--- BEGIN Passage shown ---

3

I found several examples that work as long as there are no spaces in the filenames. Unfortunately, I have spaces in my filenames (not my choice, in fact they are the ones I need to remove).

So, for example, this is what I thought would work:

find . -type f | grep ).MOV | xargs rm

because I want to delete the files like:

  • L112 (1).MOV
  • L113 (1).MOV
  • L113 (2).MOV
  • etc.

and I want to keep the files like

  • L112.MOV
  • L113.MOV
  • L114.MOV
  • etc.

This finds the files correctly:

find . -type f | grep ).MOV

but when I pipe it to rm, the spaces in the filename screw it up.

Any help would be greatly appreciated.

5 Answers 5

5

rm *\).MOV
3
  • D'oh! Yeah, that's probably better than using find :-). Aug 26, 2009 at 19:24
  • 1
    The OP tried to make it confusing for us :) Aug 26, 2009 at 19:25
  • Thank you, I was surprised that I couldn't find this answer with Google. So simple. Aug 28, 2009 at 16:07
4

Tell xargs to use newlines as delimiters:

find . -type f | grep ).MOV | xargs -d'\n' rm

Better, have find do the matching and use -print0 and xargs -0 to allow any character in the file names, even \n!

find . -type f -name '*).MOV' -print0 | xargs -0 rm

Even better, just have find call rm directly.

find . -type f -name '*).MOV' -exec rm {} +

Best, skip rm and have find do the deleting.

find . -type f -name '*).MOV' -delete

Or in this specific case, who needs all the heavy machinery?

--- END Passage shown ---
--- BEGIN Stored rows ---

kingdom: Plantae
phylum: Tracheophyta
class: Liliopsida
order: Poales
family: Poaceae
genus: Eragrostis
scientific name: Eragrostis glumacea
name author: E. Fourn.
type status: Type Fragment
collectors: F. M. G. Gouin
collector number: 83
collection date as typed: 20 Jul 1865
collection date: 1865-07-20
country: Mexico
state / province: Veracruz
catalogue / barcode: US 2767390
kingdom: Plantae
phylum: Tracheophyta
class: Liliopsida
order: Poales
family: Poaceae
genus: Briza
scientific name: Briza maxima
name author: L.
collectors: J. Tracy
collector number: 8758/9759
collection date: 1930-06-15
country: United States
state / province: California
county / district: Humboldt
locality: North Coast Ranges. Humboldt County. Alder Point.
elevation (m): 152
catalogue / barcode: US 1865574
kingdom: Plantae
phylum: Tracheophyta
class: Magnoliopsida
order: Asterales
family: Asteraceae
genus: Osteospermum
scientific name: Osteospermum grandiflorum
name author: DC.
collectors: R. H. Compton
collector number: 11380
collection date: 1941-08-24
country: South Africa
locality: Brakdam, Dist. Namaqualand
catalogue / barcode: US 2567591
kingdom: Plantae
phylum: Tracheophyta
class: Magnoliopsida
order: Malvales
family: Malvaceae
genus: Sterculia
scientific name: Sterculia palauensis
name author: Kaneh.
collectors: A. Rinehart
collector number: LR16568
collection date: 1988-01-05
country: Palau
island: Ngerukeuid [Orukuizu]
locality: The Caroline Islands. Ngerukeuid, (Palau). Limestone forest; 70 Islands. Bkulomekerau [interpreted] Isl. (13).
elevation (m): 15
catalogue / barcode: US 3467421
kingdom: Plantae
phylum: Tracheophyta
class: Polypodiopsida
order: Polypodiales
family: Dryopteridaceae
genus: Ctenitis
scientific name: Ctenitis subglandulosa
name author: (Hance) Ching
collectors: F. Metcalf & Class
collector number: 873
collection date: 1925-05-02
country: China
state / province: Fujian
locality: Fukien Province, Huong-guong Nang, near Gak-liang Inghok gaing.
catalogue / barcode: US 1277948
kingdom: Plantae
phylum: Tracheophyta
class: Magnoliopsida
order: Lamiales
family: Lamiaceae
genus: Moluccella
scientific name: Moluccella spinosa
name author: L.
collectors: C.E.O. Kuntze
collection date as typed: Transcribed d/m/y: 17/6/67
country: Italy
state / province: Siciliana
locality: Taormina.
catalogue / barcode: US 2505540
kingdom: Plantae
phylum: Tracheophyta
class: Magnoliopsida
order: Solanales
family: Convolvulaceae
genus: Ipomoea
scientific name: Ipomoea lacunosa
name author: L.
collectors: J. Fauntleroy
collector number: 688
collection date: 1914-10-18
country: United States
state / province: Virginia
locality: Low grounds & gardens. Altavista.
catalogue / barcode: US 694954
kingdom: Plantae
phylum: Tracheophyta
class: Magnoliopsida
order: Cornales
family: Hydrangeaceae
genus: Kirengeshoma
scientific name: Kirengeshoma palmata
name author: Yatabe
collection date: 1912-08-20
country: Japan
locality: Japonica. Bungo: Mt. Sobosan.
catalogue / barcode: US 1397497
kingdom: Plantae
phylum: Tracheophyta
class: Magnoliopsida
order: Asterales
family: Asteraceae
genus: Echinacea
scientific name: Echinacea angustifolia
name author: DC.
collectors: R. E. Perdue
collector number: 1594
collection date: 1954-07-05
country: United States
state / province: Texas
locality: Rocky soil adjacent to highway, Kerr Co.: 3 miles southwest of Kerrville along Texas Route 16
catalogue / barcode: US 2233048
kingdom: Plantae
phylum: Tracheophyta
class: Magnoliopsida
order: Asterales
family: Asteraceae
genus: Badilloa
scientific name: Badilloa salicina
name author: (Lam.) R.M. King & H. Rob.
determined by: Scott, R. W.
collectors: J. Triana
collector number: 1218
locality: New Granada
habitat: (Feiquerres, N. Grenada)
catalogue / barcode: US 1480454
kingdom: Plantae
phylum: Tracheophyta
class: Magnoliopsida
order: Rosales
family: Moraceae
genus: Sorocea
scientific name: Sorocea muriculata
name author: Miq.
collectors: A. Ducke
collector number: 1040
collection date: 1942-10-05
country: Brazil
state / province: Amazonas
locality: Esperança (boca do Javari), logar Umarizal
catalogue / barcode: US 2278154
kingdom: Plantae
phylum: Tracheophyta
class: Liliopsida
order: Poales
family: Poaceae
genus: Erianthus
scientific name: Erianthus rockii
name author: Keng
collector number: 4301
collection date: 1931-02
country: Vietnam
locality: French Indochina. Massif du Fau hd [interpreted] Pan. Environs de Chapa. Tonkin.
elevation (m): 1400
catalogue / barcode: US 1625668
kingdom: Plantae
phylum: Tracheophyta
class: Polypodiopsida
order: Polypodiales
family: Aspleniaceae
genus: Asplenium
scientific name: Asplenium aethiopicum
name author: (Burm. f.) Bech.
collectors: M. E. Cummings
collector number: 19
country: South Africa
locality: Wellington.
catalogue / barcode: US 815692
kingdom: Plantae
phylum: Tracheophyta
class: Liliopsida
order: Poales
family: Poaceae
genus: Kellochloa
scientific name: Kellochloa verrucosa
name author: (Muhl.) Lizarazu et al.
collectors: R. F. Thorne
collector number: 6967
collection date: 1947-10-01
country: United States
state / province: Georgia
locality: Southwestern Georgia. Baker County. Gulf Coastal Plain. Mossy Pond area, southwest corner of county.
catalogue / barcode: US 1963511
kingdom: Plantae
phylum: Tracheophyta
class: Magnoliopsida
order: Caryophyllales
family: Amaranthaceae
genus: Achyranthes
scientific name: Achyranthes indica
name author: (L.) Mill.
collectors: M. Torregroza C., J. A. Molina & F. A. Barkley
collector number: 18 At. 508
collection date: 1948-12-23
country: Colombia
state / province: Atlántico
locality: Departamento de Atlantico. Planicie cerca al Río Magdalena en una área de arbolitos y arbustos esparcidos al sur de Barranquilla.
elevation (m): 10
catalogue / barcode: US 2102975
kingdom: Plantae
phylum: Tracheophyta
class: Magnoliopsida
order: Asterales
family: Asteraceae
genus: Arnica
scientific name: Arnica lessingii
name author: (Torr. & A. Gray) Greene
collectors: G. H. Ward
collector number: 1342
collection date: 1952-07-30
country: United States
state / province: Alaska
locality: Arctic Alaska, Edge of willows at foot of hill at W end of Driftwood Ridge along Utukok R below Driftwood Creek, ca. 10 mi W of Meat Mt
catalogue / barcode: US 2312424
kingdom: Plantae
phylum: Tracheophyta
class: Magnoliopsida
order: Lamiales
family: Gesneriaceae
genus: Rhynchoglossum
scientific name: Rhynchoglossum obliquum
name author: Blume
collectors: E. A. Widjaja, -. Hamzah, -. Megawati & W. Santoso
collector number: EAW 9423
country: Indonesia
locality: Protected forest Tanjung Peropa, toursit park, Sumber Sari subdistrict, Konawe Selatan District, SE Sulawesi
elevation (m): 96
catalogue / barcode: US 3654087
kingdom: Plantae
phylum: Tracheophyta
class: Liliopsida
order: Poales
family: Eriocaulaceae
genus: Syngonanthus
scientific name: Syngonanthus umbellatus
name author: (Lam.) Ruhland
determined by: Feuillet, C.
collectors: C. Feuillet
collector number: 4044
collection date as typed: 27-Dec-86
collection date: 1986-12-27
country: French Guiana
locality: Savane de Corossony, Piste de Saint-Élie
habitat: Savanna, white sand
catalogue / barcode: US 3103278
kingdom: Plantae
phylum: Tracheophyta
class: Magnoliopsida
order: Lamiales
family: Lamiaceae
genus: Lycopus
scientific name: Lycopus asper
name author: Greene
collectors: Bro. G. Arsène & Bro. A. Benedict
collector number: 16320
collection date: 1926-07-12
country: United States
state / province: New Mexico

--- END Stored rows ---

● What is needed:
Answer these from the text on deleting files with spaces in their names:
1. Which example files does the asker want to keep?
2. Which xargs option makes it use newlines as delimiters?
3. Which find option does the answer rank as best, skipping rm entirely?

● Answer to the problem:
1. L112.MOV, L113.MOV, L114.MOV, etc.
2. -d'\n'
3. -delete